I could see her hesitate. But the arrangement was really so much more convenient – indeed obvious, that Elsie, after provising that she would have to arrange terms with Miss Elizabeth, ended by accepting.

I began to hate Mr. Mustard.

What could he be after? It could not be love – fancy that red-nosed, blear-eyed, baldish old badger with the twitchy eyebrows in love! I laughed on my branch. But whatever it was his sister was in it. Yes, Betty Martin was a confederate – yet her brother's marriage would (conceiving for a moment such a thing to be possible) put her out of a place.

It was altogether beyond me. Only as I say, I did not love Mr. Mustard any the better for all this, and if I could have pinked him cheerfully with my catapult, without the risk of hitting Elsie, he would have got something particularly stinging for himself.

CHAPTER XVII

DREAR-NIGHTED DECEMBER

Then happened that event which in an hour, as it were, made a man out of a rather foolish boy. The postman comes twice to our doors during the day with letters – once for those from the neighbourhood of Breckonside, once for the mails that come in from London and all the countries of the world. Not that there were many of these, save now and then one or two for my father, about hams and flour. I used to annex the stamps, of course – generally from the United States they were, but once in a while from France.

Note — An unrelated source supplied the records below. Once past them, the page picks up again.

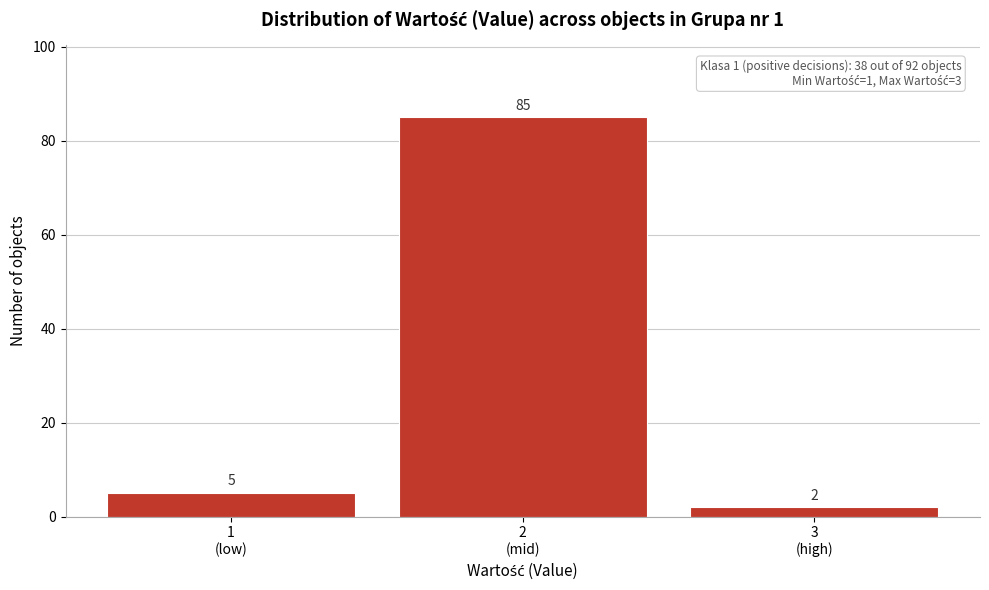

Reading left to right, transcribe all the data shown in this chart.

5	85	2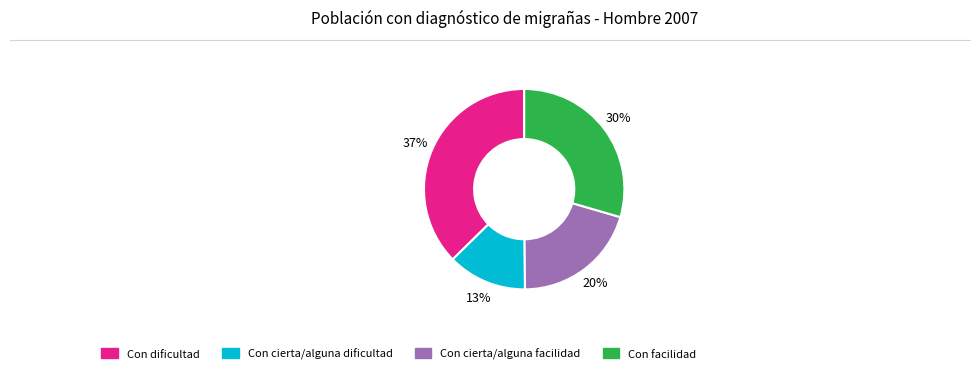

The Con dificultad slice represents 44% of the pie. True or false?

False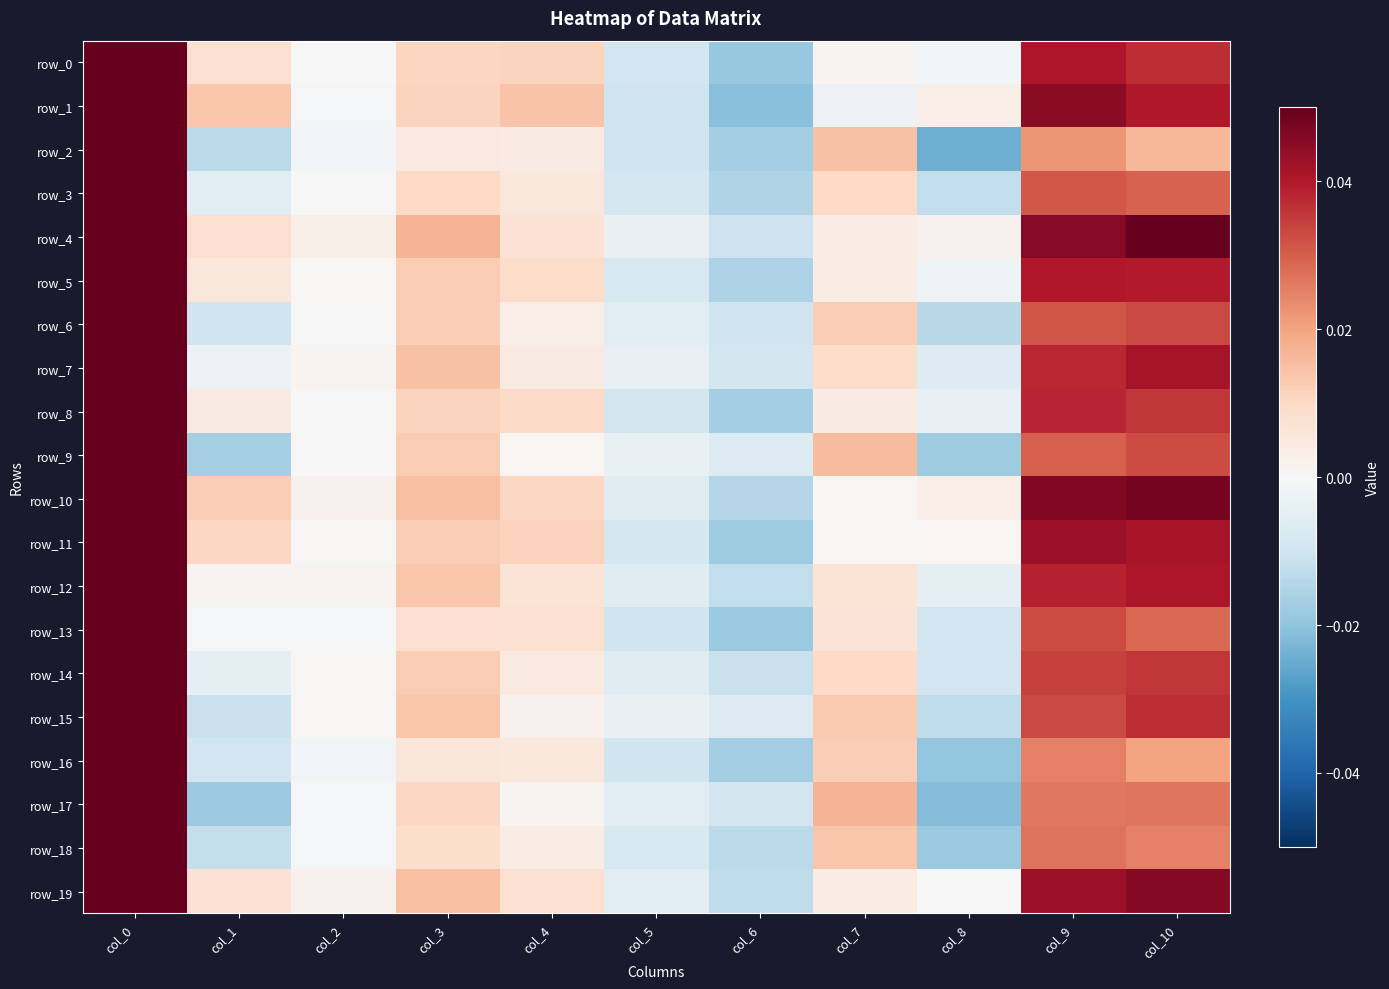

Which series has the largest total across all categories?

row_10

One dullish December morning, in the early part of the month, my father got a letter which seemed to cause him some annoyance. He did not usually refer to his correspondence. But I was standing near him – for after all, on account of certain business reasons, I had not yet gone to Edinburgh – and I heard him mutter, "I suppose I had better go to Longtown Tryst, or I may never see my money. Still, it is a nuisance. I wish old – "

Here he broke off suddenly, and turning round ordered our man Bob – Bob Kingsman, to saddle the mare. Then he called out to mother to put up something for him, for he had to ride to Longtown, and might be away all day.

"But, father – " she began.

He waved his hand impatiently.

"It is a money payment," he said, "long outstanding, and if I do not get the man to-day at Longtown Tryst I may say good-bye to my chance of it."